Les bâtards de Sartre, de Benoît Rayski : un pamphlet décapant et salutaire, Pierre Lurçat
“En Pologne, pendant la Seconde Guerre mondiale, les nazis collaient du sparadrap sur la bouche des fusillés pour les empêcher de crier : “Vive la liberté!” Ainsi procèdent les plumitifs, les écrivassiers qui prétendent régenter nos âmes. De Jean-Paul Sartre ils ont appris qu’il était permis de tuer l’homme blanc. Et de Frantz Fanon, que le colonisé aurait sa revanche en violant la femme blanche”.
Ces quelques lignes de présentation du livre de Benoît Rayski explicitent le titre de son livre, Les bâtards de Sartre, critique décapante du débat politique et médiatique contemporain en France. En tant que journaliste ayant collaboré à l’Evènement du jeudi et à Globe, Rayski fait partie de ces intellectuels français qui sont aujourd’hui d’autant plus lucides sur la gauche, qu’ils l’ont jadis bien connue et fréquentée. (Les quelques lignes sur sa période militante au PSU, sous la direction de Michel Rocard, sont hilarantes).
Mais on se tromperait en pensant que Rayski cherche dans ce livre à régler des comptes. Il ne veut pas non plus simplement relater, sur un ton humoristique, la déchéance de “l’Homo Sartrius”, ultime avatar de l’Homo sapiens qu’il décrit ainsi : “Rentiers des idées reçues. Boutiquiers attirant le chaland avec leur ‘Je vends, je vends du no pasaran’... Fripiers soldant des vieux cols Mao et des poster de Che Guevara”. Ils pullulent non seulement dans les salles de rédaction, mais aussi dans les centres de recherche du CNRS ou de l’EHESS...

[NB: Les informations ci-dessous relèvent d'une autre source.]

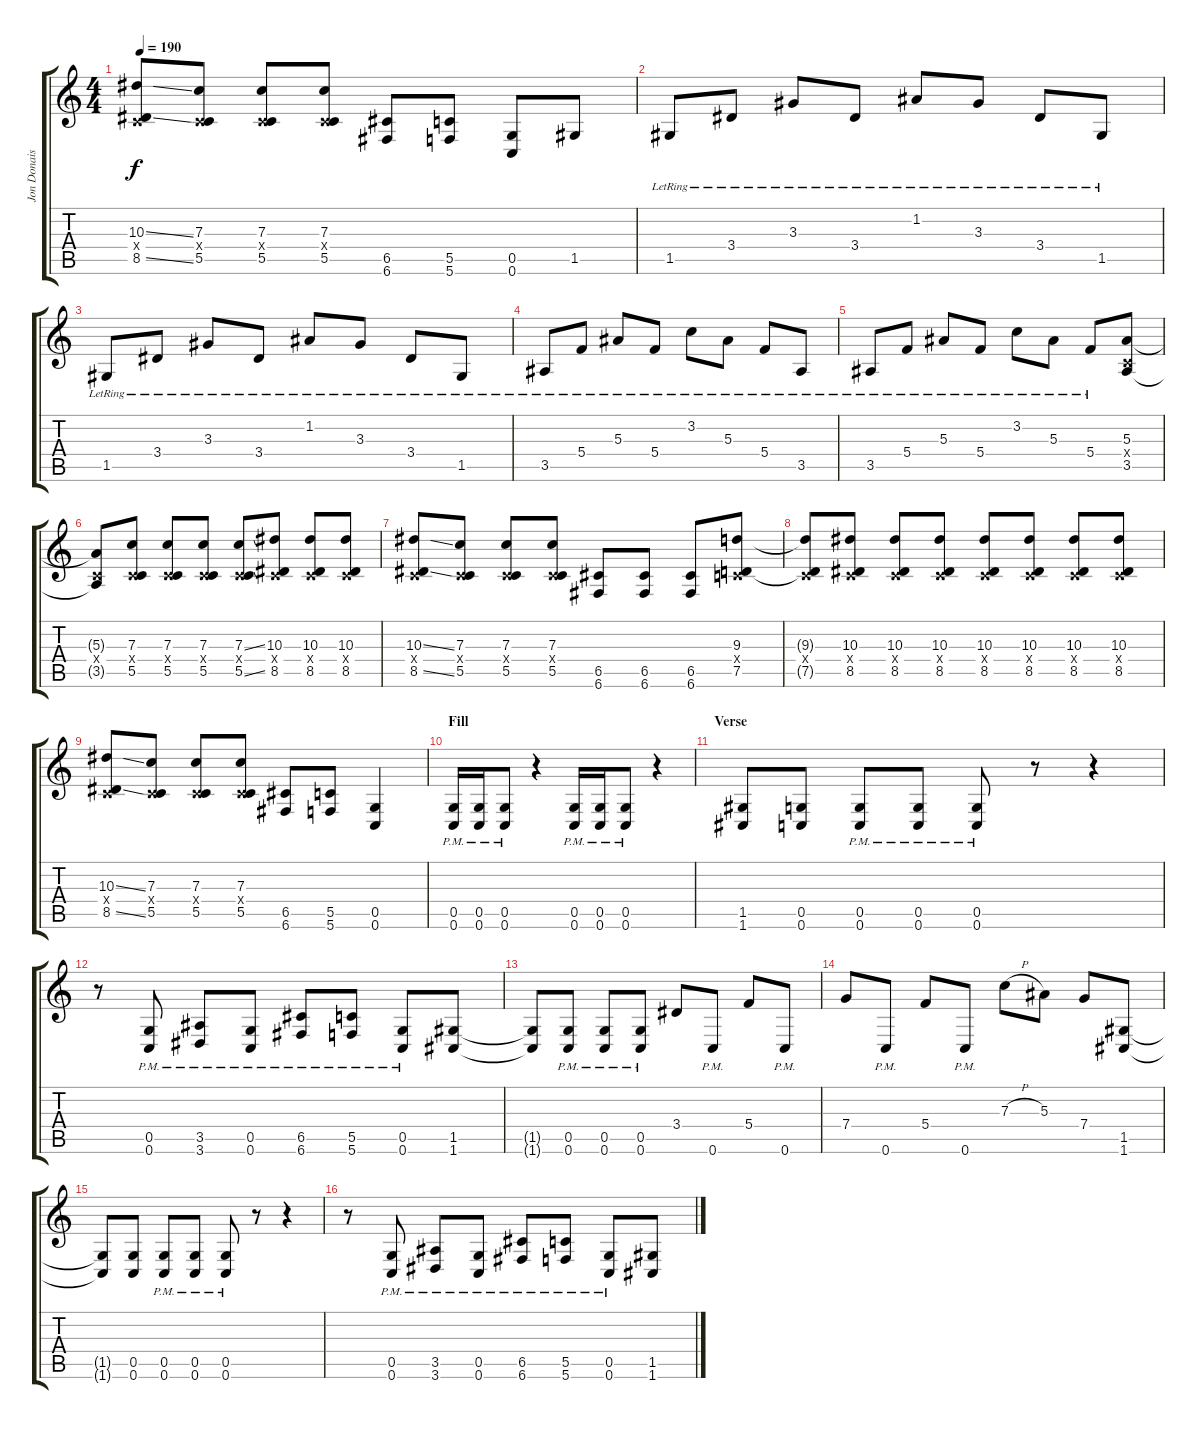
\track ("Jon Donais" "Jon Donais") {instrument distortionguitar}
\staff {score tabs}
\tuning (D4 A3 F3 C3 G2 C2) {hide}
\ts (4 4)
\tempo 190
\clef g2
\ks c
(10.3{ss} 0.4{x} 8.5{ss}).8{dy f} (7.3 0.4{x} 5.5).8 (7.3 0.4{x} 5.5).8 (7.3 0.4{x} 5.5).8 (6.5 6.6).8 (5.5 5.6).8 (0.5 0.6).8 1.5.8 |
1.5{lr}.8 3.4{lr}.8 3.3{lr}.8 3.4{lr}.8 1.2{lr}.8 3.3{lr}.8 3.4{lr}.8 1.5{lr}.8 |
1.5{lr}.8 3.4{lr}.8 3.3{lr}.8 3.4{lr}.8 1.2{lr}.8 3.3{lr}.8 3.4{lr}.8 1.5{lr}.8 |
3.5{lr}.8 5.4{lr}.8 5.3{lr}.8 5.4{lr}.8 3.2{lr}.8 5.3{lr}.8 5.4{lr}.8 3.5{lr}.8 |
3.5{lr}.8 5.4{lr}.8 5.3{lr}.8 5.4{lr}.8 3.2{lr}.8 5.3{lr}.8 5.4{lr}.8 (5.3 0.4{x} 3.5).8 |
(5.3{t} 0.4{x} 3.5{t}).8 (7.3 0.4{x} 5.5).8 (7.3 0.4{x} 5.5).8 (7.3 0.4{x} 5.5).8 (7.3{ss} 0.4{x} 5.5{ss}).8 (10.3 0.4{x} 8.5).8 (10.3 0.4{x} 8.5).8 (10.3 0.4{x} 8.5).8 |
(10.3{ss} 0.4{x} 8.5{ss}).8 (7.3 0.4{x} 5.5).8 (7.3 0.4{x} 5.5).8 (7.3 0.4{x} 5.5).8 (6.5 6.6).8 (6.5 6.6).8 (6.5 6.6).8 (9.3 0.4{x} 7.5).8 |
(9.3{t} 0.4{x} 7.5{t}).8 (10.3 0.4{x} 8.5).8 (10.3 0.4{x} 8.5).8 (10.3 0.4{x} 8.5).8 (10.3 0.4{x} 8.5).8 (10.3 0.4{x} 8.5).8 (10.3 0.4{x} 8.5).8 (10.3 0.4{x} 8.5).8 |
(10.3{ss} 0.4{x} 8.5{ss}).8 (7.3 0.4{x} 5.5).8 (7.3 0.4{x} 5.5).8 (7.3 0.4{x} 5.5).8 (6.5 6.6).8 (5.5 5.6).8 (0.5 0.6).4 |
\section ("" "Fill")
(0.5 0.6{pm}).16 (0.5 0.6{pm}).16 (0.5 0.6{pm}).8 r.4 (0.5 0.6{pm}).16 (0.5 0.6{pm}).16 (0.5 0.6{pm}).8 r.4 |
\section ("" "Verse")
(1.5 1.6).8 (0.5 0.6).8 (0.5{pm} 0.6{pm}).8 (0.5{pm} 0.6{pm}).8 (0.5{pm} 0.6{pm}).8 r.8 r.4 |
r.8 (0.5{pm} 0.6{pm}).8 (3.5{pm} 3.6{pm}).8 (0.5{pm} 0.6{pm}).8 (6.5{pm} 6.6{pm}).8 (5.5{pm} 5.6{pm}).8 (0.5 0.6{pm}).8 (1.5 1.6).8 |
(1.5{t} 1.6{t}).8 (0.5{pm} 0.6{pm}).8 (0.5{pm} 0.6{pm}).8 (0.5{pm} 0.6{pm}).8 3.4.8 0.6{pm}.8 5.4.8 0.6{pm}.8 |
7.4.8 0.6{pm}.8 5.4.8 0.6{pm}.8 7.3{h}.8 5.3.8 7.4.8 (1.5 1.6).8 |
(1.5{t} 1.6{t}).8 (0.5 0.6).8 (0.5{pm} 0.6{pm}).8 (0.5{pm} 0.6{pm}).8 (0.5{pm} 0.6{pm}).8 r.8 r.4 |
r.8 (0.5{pm} 0.6{pm}).8 (3.5{pm} 3.6{pm}).8 (0.5{pm} 0.6{pm}).8 (6.5{pm} 6.6{pm}).8 (5.5{pm} 5.6{pm}).8 (0.5{pm} 0.6{pm}).8 (1.5 1.6).8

Rayski excelle dans la description des chantres de la France multiculturelle et “antiraciste”, aveugles face au “nouvel antisémitisme” des banlieues véhiculé par un islam conquérant, dont ils se font souvent les complices. Il réserve ses flèches les plus acérées à Pascal Boniface, compagnon de route du rappeur Médine, ou à Edwy Plenel, qui sévit sur Mediapart (après avoir sévi au Monde). Mais il n’épargne pas non plus les intellectuels et journalistes juifs égarés, comme Claude Askolovitch.
Car en réalité, Rayski a écrit un pamphlet qui est tout autant une critique qu’une autocritique. Cela ressort notamment des pages les plus personnelles du livre, comme celles où il évoque son ami Christian Jelen, Juif polonais comme lui, mais qui soutenait Aron à l’époque où Rayski “se gargarisait de Sartre”.... Christian Jelen a en effet été un des premiers, dans les années 1990, à rendre compte de la violence des banlieues et à analyser la démission de la gauche française (1). “Christian Jelen est mort. J’écris ce livre pour m’acquitter de la dette que j’ai contractée à son égard”.
Ces quelques mots pudiques révèlent la motivation profonde du livre de Rayski. Au-delà du pamphlétaire talentueux (et drôle) il y a en lui un écrivain et un moraliste, qui se penche sur les errements de sa propre génération. Je n’appartiens pas à la même génération que Rayski, mais je partage avec lui des origines communes : des grands-parents venus de Bialystok, et des parents passés par le PCF. A ce titre, j’ai été personnellement touché par son livre, pamphlet agréable à lire et remède salutaire à la médiacratie ambiante. Saluons au passage son éditeur, Pierre Guillaume De Roux.
Pierre Lurçat
(1) Il est aussi l’auteur d’un livre passionnant sur le pacifisme, Hitler ou Staline.